# unlocked iphone from usa?



## john_jen (Dec 26, 2009)

Hi,

I'm going to want an iphone in London. I don't have one here in the states. Should I find an unlocked iphone in the USA and bring it over? Will it be cheaper than walking into an Apple store in England?

At the Apple store there I can get the 3GS for $200 and then spend $200 to cancel the AT&T plan immediately. I've heard I could also get one on Craig's List or ebay...

thanks,

JP


----------



## Bevdeforges (Nov 16, 2007)

You might also take a look at amazon.co.uk - They have iPhones, unlocked, or on a pay-as-you-go basis. You aren't tied to the Apple store.

I suspect the big electronics shops in London will have them, too. I think the European Union ruled that they couldn't tie the phone to a particular operator.
Cheers,
Bev


----------



## Joppa (Sep 7, 2009)

Bevdeforges said:


> You might also take a look at amazon.co.uk - They have iPhones, unlocked, or on a pay-as-you-go basis. You aren't tied to the Apple store.
> 
> I suspect the big electronics shops in London will have them, too. I think the European Union ruled that they couldn't tie the phone to a particular operator.
> Cheers,
> Bev


iPhones are expensive just about anywhere because of popularity and demand. Unlocked handset not tied to contracts will set you back £300-£400 in UK (where I live) for older models, while the latest 3GS with big memory will be more like £500 to £600. Even with a weak pound, you'll probably find them cheaper in US. Continental European prices are roughly comparable to UK. Be very careful buying secondhand models off eBay or other sites, as there are a lot of stolen, broken or sub-standard (cloned etc) models about.


----------



## jlms (May 15, 2008)

*Get one here.*



john_jen said:


> Hi,
> 
> I'm going to want an iphone in London. I don't have one here in the states. Should I find an unlocked iphone in the USA and bring it over? Will it be cheaper than walking into an Apple store in England?
> 
> ...


You can buy a 2nd hand one from reputable sources ( CeX : we buy and sell Games, DVDs, PC Hardware & Software, Phones and electronics online for example, they actually have shops where you can see your purchase).

Also there are 3 choices now of carriers selling iPhones in the UK, so prices of contracts that include an iPhone should go down due to competition.


----------



## Little G (May 3, 2009)

I got a 16GB 3GS for £188 for an 18 month contract with O2. Be prepared to put down a £300 deposit for three months if you don't have any UK credit.

g


----------



## Punktlich2 (Apr 30, 2009)

_DATASET EXCERPT_
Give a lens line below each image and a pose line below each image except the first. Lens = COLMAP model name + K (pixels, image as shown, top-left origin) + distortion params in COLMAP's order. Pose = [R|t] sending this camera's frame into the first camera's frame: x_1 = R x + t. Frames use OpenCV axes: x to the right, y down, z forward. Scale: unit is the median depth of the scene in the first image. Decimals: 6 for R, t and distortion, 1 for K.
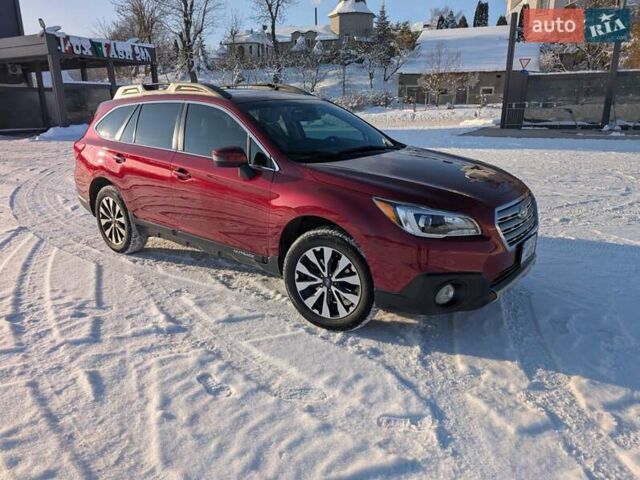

_QUESTIONS TO ANSWER_
• A. Update the iPhone thread passage that opens with the words containing "## Little G" and closes with "any UK credit.", swapping "O2" for "Vodafone" and writing the passage out in full.
• B. Carry on the forum thread about getting an iPhone for use in London from the point where it stops.

_ANSWERS BY ITEM NUMBER_
• A.
## Little G (May 3, 2009)

I got a 16GB 3GS for £188 for an 18 month contract with Vodafone. Be prepared to put down a £300 deposit for three months if you don't have any UK credit.

• B.
john_jen said:


> Hi,
> 
> I'm going to want an iphone in London. I don't have one here in the states. Should I find an unlocked iphone in the USA and bring it over? Will it be cheaper than walking into an Apple store in England?
> 
> ...


You can unlock your own iPhone. Google "blacksn0w" - but watch out for commercial interlopers: the Dev Team works for free (although contributions are gratefully accepted).

I used an unlocked US G2 iPhone for years. A friend uses an unlocked/jailbroken Australian iPhone. Whether you can avoid the AT&T cancellation fee is a separate issue; some people do, often by suing them in small claims court for a real or imagined breach, especially if the phone is registered to a NYC or San Fran address or someplace else where performance is inadequate.


----------



## john_jen (Dec 26, 2009)

Thanks for the advice. I'm headed to London in 2 days, so I think I'll just go legit and get a plan through O2 or somebody. I almost bought a new 3GS for $500 US on Craigs list, but it didn't work out.... see y'all soon


----------



## Joppa (Sep 7, 2009)

john_jen said:


> Thanks for the advice. I'm headed to London in 2 days, so I think I'll just go legit and get a plan through O2 or somebody. I almost bought a new 3GS for $500 US on Craigs list, but it didn't work out.... see y'all soon


Remember it's quite difficult to take out a contract plan with O2 or any other operators without good credit record in UK. You are unlikely to pass the credit check unless you have been living and working in UK, as it's an expensive phone with a big subsidy on a longish contract and highish monthly due, committing yourself to paying £800 to £1000 over 18 or 24 months of your minimum contract. Plus you may have to pay towards the phone (free phone from a tariff over £40 a month). 
See Apple iPhone 3GS Tariff Table - The Carphone Warehouse for a typical cost of getting 3GS on contract. Some networks/dealers may accept a big deposit instead.


----------



## Punktlich2 (Apr 30, 2009)

Joppa said:


> Remember it's quite difficult to take out a contract plan with O2 or any other operators without good credit record in UK. You are unlikely to pass the credit check unless you have been living and working in UK, as it's an expensive phone with a big subsidy on a longish contract and highish monthly due, committing yourself to paying £800 to £1000 over 18 or 24 months of your minimum contract. Plus you may have to pay towards the phone (free phone from a tariff over £40 a month).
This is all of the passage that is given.